Assignment A: Give the headline of each post in the news listing.
Assignment B: Reproduce the news listing from the words "Thu 27 Sep 2018, 16:25" up to and including the words "our own GHCC.".

Study text:
-.-.-

Fri 09 Nov 2018, 11:21 | Tags: Publication

Classical Connections Seminar Series 2018-19

In 2018-2019 the Classics and Ancient History department will host the Classical Connections Seminar Series, dedicated to explore connections between Greek and Latin antiquity and different geographical and temporal contexts, both ancient and modern. The series especially welcomes lectures that help rethink the role of Greek and Latin Classics in our culture, education and academic practices by comparison and interaction with other disciplines. Thanks to the generous funding of the IATL, the HRC and the IAS, a number of lectures in 2018-2019 will be dedicated to the role of Africa in the making of the Western Classics, especially to the reception of Greek and Latin literature in authors of African descent and to the complicity of classical scholarship in the production and reproduction of colonial and postcolonial configurations of race.

For a listing of the events, see https://warwick.ac.uk/fac/arts/classics/news/events/

Thu 27 Sep 2018, 16:25

NEH award for World History Commons

The NEH will be funding the establishment of 'World History Commons', an Open Educational Resource (OER) that will provide high quality, peer-reviewed resources for teaching and research in world and global history. World History Commons will introduce new humanities scholarship and pedagogy while preserving and enhancing widely-used resources from World History Matters and the Global History Reader, a collaboration between scholars at Monash University and from our own GHCC.

Sun 02 Sep 2018, 16:22 | Tags: Award

History: why it matters

Lynn Hunt, one of the leading thinkers in the disipline of history, has recently published a small book about the importance of studying history 'in a time when politicians lie brazenly about historical facts'. It is gratifying to see that she noted the Warwick Department of History's interest in global concerns: ‘at the University of Warwick, almost two-thirds of the academic staff indicated some interest in global questions…’. Lynn Hunt, History: Why it Matters (Oxford: Polity Press, 2018), p. 81.

-.-.-

(Stored items)
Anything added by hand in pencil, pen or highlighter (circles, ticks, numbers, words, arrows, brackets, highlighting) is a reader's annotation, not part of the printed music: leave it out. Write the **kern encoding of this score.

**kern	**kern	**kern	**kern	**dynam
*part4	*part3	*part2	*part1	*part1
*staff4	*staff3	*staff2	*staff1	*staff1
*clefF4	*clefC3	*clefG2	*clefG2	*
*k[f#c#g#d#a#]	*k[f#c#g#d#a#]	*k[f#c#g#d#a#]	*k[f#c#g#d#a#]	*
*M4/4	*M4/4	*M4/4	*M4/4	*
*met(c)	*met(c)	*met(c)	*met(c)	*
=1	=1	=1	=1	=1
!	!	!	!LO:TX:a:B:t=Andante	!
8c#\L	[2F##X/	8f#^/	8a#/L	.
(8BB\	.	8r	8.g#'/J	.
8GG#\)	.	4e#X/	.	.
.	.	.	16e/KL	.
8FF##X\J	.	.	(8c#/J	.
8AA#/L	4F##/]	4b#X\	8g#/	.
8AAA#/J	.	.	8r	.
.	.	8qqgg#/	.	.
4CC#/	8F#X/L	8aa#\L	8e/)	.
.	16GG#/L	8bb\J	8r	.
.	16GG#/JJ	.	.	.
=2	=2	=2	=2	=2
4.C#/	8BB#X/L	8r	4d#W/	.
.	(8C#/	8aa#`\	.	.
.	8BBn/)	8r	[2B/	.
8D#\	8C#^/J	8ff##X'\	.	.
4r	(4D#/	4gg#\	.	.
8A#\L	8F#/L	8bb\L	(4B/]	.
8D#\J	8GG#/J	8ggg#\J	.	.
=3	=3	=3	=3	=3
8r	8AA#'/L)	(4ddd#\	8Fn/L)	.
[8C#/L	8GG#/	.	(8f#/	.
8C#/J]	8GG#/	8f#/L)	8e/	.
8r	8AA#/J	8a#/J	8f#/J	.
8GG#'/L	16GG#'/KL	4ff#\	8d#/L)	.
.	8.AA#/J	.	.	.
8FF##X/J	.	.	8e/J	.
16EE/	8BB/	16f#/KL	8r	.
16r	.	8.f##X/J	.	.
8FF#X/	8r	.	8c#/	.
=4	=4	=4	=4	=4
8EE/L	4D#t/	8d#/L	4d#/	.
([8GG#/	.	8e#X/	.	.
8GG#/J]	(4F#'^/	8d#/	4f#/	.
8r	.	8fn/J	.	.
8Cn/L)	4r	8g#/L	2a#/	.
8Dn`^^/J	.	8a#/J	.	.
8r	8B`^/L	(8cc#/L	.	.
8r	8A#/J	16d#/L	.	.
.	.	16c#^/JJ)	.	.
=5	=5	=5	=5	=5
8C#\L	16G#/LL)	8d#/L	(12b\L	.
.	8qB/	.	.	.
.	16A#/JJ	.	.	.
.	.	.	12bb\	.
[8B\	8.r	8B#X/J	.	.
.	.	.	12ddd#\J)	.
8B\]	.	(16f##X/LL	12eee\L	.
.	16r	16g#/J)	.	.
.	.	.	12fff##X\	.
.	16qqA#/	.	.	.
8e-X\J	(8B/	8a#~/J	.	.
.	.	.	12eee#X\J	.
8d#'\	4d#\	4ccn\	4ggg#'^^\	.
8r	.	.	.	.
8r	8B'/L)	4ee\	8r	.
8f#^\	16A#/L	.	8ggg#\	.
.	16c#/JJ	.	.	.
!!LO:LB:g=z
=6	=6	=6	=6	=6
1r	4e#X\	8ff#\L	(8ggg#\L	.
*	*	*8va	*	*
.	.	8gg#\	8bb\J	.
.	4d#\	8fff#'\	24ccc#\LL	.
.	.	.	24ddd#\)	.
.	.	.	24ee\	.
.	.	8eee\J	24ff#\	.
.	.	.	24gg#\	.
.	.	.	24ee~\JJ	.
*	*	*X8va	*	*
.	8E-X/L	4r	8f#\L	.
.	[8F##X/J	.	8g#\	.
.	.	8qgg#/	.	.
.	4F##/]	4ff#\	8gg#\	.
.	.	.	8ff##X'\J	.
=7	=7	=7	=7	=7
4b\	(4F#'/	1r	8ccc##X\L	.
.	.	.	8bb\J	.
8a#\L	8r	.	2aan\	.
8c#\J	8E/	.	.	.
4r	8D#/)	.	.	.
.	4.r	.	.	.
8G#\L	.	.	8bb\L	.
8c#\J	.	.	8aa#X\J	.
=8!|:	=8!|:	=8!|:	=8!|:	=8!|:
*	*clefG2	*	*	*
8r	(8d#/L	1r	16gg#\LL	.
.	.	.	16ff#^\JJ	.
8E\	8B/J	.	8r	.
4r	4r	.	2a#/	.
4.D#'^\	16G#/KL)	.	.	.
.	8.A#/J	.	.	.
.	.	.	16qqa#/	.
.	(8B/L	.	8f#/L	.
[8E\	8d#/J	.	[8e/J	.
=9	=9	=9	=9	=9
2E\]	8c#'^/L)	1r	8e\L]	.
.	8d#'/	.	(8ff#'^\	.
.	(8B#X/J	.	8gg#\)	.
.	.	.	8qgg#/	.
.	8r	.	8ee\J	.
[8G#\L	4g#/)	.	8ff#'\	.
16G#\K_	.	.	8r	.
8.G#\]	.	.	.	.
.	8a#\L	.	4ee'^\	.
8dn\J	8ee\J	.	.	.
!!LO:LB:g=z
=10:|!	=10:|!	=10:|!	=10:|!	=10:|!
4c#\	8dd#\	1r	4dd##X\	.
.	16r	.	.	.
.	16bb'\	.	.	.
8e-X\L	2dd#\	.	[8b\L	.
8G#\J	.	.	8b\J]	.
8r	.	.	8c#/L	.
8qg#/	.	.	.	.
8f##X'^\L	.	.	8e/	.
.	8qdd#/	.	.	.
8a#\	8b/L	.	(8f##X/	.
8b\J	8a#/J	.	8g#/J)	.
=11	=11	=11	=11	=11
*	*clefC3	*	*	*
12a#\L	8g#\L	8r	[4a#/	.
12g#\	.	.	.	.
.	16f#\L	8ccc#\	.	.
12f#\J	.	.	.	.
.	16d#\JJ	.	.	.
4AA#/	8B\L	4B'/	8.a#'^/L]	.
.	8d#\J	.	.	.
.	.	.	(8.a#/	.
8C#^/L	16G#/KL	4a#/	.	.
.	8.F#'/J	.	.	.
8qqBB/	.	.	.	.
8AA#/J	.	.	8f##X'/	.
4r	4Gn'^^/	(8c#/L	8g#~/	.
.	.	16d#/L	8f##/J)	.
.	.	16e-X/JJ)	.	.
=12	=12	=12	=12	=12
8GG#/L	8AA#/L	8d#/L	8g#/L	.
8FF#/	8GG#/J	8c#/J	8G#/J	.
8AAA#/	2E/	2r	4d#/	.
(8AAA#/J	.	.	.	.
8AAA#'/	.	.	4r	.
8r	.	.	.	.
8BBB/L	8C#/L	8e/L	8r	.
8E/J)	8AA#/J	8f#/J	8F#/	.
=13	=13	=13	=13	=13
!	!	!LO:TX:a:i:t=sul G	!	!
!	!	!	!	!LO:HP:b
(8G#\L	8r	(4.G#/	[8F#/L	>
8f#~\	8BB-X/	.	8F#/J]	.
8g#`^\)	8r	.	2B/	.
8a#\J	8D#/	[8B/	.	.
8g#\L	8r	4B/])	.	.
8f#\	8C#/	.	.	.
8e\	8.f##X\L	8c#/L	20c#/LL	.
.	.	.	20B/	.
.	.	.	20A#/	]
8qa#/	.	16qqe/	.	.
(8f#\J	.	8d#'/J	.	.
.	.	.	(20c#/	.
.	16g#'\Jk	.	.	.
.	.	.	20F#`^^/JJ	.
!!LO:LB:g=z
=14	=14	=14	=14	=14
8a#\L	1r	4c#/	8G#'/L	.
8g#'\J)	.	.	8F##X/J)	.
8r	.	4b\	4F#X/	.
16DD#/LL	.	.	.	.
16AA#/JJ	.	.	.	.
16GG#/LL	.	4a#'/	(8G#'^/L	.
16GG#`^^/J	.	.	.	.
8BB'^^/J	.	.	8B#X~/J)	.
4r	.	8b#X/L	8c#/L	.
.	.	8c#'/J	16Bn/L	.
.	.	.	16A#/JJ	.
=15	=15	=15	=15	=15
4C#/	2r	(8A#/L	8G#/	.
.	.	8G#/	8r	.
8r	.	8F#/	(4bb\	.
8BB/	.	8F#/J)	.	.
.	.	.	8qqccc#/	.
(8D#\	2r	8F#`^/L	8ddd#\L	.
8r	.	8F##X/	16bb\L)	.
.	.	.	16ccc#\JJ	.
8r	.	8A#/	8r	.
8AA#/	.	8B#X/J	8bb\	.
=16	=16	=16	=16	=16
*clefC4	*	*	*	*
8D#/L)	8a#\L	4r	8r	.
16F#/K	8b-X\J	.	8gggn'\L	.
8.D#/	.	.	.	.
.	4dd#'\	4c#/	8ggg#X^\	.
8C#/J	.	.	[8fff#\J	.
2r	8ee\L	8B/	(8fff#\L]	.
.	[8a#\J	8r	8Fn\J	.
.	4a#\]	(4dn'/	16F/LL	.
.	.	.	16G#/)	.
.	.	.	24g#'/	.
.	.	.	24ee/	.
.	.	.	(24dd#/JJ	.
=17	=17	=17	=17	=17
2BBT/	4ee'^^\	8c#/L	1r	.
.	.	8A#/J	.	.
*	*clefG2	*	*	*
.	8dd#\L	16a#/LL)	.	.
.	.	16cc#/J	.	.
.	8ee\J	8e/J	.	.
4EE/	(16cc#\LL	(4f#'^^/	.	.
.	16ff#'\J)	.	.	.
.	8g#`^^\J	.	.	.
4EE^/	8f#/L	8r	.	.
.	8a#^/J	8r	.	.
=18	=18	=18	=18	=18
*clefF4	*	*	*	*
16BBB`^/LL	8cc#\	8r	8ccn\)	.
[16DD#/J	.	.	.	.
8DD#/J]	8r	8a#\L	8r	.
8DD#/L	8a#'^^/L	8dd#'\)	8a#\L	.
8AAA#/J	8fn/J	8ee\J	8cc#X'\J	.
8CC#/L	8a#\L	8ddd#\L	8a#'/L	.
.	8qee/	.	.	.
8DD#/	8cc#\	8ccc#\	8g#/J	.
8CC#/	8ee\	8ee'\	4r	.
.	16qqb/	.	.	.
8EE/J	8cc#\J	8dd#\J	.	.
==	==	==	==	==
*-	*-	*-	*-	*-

-.-.-

Exercise result A:
Classical Connections Seminar Series 2018-19
NEH award for World History Commons
History: why it matters

Exercise result B:
Thu 27 Sep 2018, 16:25

NEH award for World History Commons

The NEH will be funding the establishment of 'World History Commons', an Open Educational Resource (OER) that will provide high quality, peer-reviewed resources for teaching and research in world and global history. World History Commons will introduce new humanities scholarship and pedagogy while preserving and enhancing widely-used resources from World History Matters and the Global History Reader, a collaboration between scholars at Monash University and from our own GHCC.